The Four Drains on Consultant Time
When we mapped Apex's workflows before the OpenClaw deployment, four bottlenecks stood out as accounting for the majority of wasted consultant hours.
1. CV Screening at Scale
A typical role brief at Apex generates 80–120 applications via Seek and LinkedIn. With four consultants each running multiple roles simultaneously, that translates to hundreds of CVs being processed every week — mostly manually. A consultant would open each CV, scan for the relevant credentials and experience, shortlist or reject, and log the outcome in JobAdder. For a 100-application brief, that's two to four hours of work before any actual recruitment has happened.
"We'd tried some of the ATS built-in screening tools," Tom says. "They're blunt instruments. They keyword-match and miss half the relevant candidates while surfacing half the irrelevant ones. We ended up not trusting them and doing it manually anyway."

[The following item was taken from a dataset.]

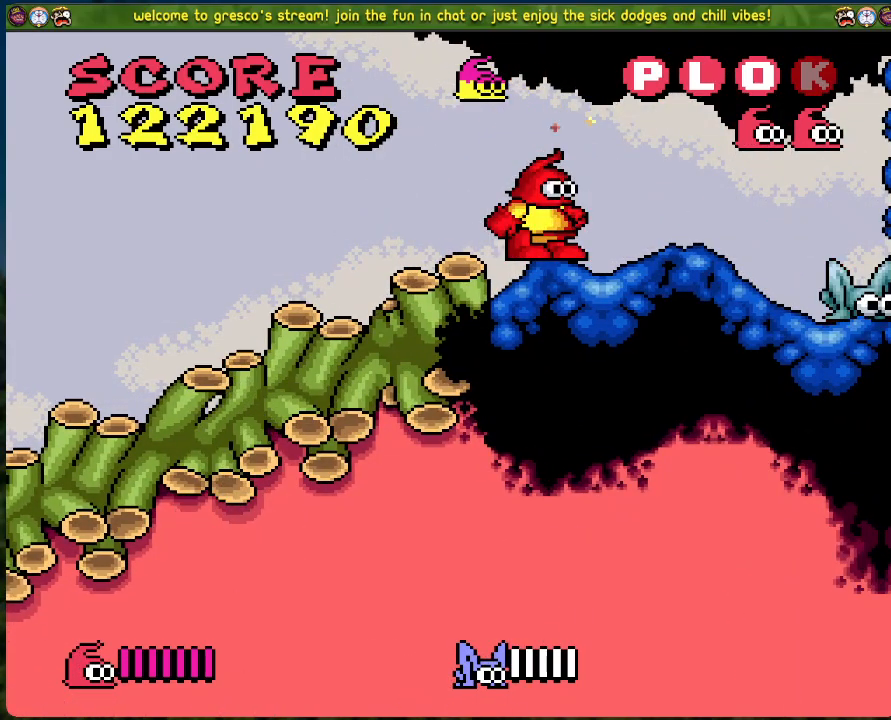
{"buttons": [], "left_stick": "center", "events": [[17, "X", "down"], [84, "X", "up"]]}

2. Interview Scheduling: Six Emails to Confirm One Meeting
Getting a candidate and a hiring manager into the same room — or on the same call — sounds simple. In practice, it's one of the most tedious coordination tasks in recruitment. Apex consultants were averaging six emails back and forth to confirm a single interview. Multiply that across twenty active roles and four consultants, and you're looking at hours of scheduling per week that adds zero value to the placement itself.
3. Reference Checks Taking Up to Five Business Days
Reference checks are a regulatory requirement — the RCSA Code of Professional Conduct is explicit about the obligation to verify candidate credentials, and under the Fair Work Act, employers have legitimate interests in knowing who they're hiring. But the operational reality of collecting references is relentless. Referees don't answer calls. Emails get lost. Follow-ups get forgotten. A process that should take a day was routinely taking three to five business days at Apex, adding weeks to the overall time-to-fill on competitive roles.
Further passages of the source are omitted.